I started practicing the Lizst transcription of Beethoven's 5th symphony today and it is harder than it looks.

Some chords I just have to arppegiate because my hands aren't big enough to play it as a chord and the right hand is too high up to be used for that chord.

But I noticed with both my hands that my 5th finger got tense and it hurt to pop the tension away after I finished the first movement. I didn't go any further both for practice reasons and this tension and pain.

I wonder if the reason for the tension and pain to pop my 5th finger has to do with the fact that octaves are so common that I more often have octaves than anything else and I sort of lock my 5th and 1st fingers in position for an octave if I know multiple octaves are coming up and then only relax them when non octave intervals show up?

If so, how can I relax my hand when I only have 1 eighth rest to do it and I know multiple octaves will come up? Locking my first and 5th fingers in position makes sure that I don't make a mistake in for example playing a 7th interval when I need to play an octave and with so many octaves, it feels to me that it is required for me to lock my first and 5th fingers in octave position and only relax them when I'm not playing an octave.

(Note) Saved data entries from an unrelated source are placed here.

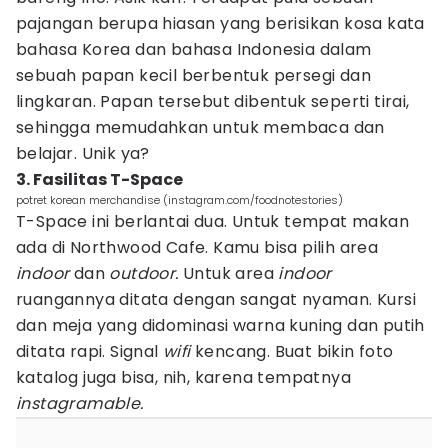
pajangan berupa hiasan yang berisikan kosa kata
bahasa Korea dan bahasa Indonesia dalam
sebuah papan kecil berbentuk persegi dan
lingkaran. Papan tersebut dibentuk seperti tirai,
sehingga memudahkan untuk membaca dan
belajar. Unik ya?
3. Fasilitas T-Space
potret korean merchandise (instagram.com/foodnotestories)
T-Space ini berlantai dua. Untuk tempat makan
ada di Northwood Cafe. Kamu bisa pilih area
indoor
dan
outdoor.
Untuk area
indoor
ruangannya ditata dengan sangat nyaman. Kursi
dan meja yang didominasi warna kuning dan putih
ditata rapi. Signal
wifi
kencang. Buat bikin foto
katalog juga bisa, nih, karena tempatnya
instagramable.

  • You pop your fingers? This doesn't sound good....
    – Dekkadeci
    Commented Jun 26, 2018 at 14:06
  • Well sometimes my fingers just need popped. I don't pop them too much though. Like any joint, if I were to do that it would hurt so I don't pop them too much, just until it doesn't feel like it needs popped.
    – Caters
    Commented Jun 26, 2018 at 17:17

1 Answer 1


Locking your hand is fundamentally wrong. (Actually, it is valid technique for playing fast repeated notes on a harpsichord using only one finger, but that is completely different instrument from the piano.)

You only need your fingers "locked" when they are actually striking the keys. You shouldn't need an 8th rest to unlock them, you should be releasing the tension between every note of consecutive 8th-note octaves.

It might be worth mentioning that this sort of transcription completely refutes the idea that "you play the piano with your fingers". All the power should be coming from your arms, not from your hands and fingers.

See these videos, one on octaves, the other on avoiding tension.

Of course if your hands are just too small to play octaves comfortably, the only safe option is choose something else to play - but normal sized adult hands shouldn't have any problems with octaves unless the whole hand is stiff - i.e. because it's too soon to attempt this in your learning piano technique, or because you are practicing "doing it wrong."